Did she expect me to make the first move? I thought women likes if when a man took on more duties and chores and that gets a woman in the mood? I did all that work and she pretty much rested bur once the kids were in the bed she was too tired. You hear it all the time. A man with a vacuum is a turn on. I guess the problem is this. I typically do most of the cooking anyway so maybe that was really nothing special to her that I cooked yesterday.
Was I wrong to expect some action on our 1st year anniversary? And ladies, don’t come at me like “well maybe she wanted you to just wait on her this time!”. I do the majority of the cooking in the house anyway.

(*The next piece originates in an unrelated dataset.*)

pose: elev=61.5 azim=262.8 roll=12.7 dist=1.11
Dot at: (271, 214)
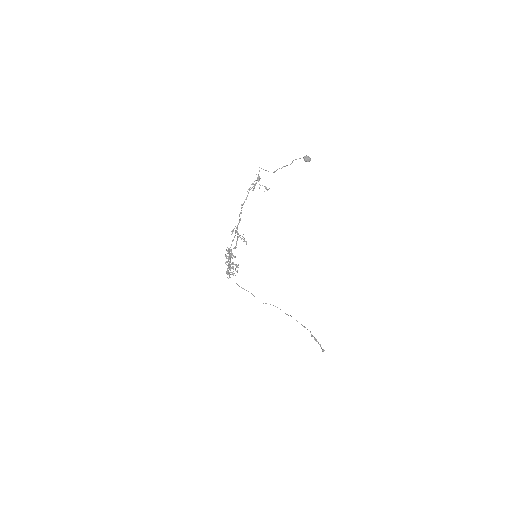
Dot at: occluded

Was I wrong to expect sex or at least a little action from my wife?
My Response:
Dear House Hubby;
Let’s start off with the fact that it is your one year anniversary but you have teenage kids? Technically it may be your one year anniversary but I am assuming that you have been together for much longer than a year since you have teenage kids together. With that said, an anniversary is an anniversary, and although you do not have a job at the moment and normally cook, she needs to appreciate the fact that you do a lot around the house and for the kids. You need to sit down with your wife and tell her how you feel. Communication is key and if you do not talk to each other then nothing is going to change. She may think it is okay for you to do everything since you are not working at the moment, but the fact that you cooked, she should have helped clean up and do the dishes. Especially since it was your anniversary and all. I know it isn’t right and I think that your wife should have maybe set something up in the bedroom while you were out there being the ‘house wife’; but you also could have just tried spicing it up in the bedroom; especially after you saw she was not about to do anything. Again, I really think this should have been her move, since she didn’t do anything else the entire night, so I can understand how you are feeling. Talk to your wife, just because you are unemployed at the current moment does not mean she doesn’t have to help you around the house. On another note: Your kids are teenagers, they need to start helping you around the house. You could have had your kids clean up the kitchen so that mom and dad can enjoy their anniversary time together. Find a way to find a balance in your life and in your relationship.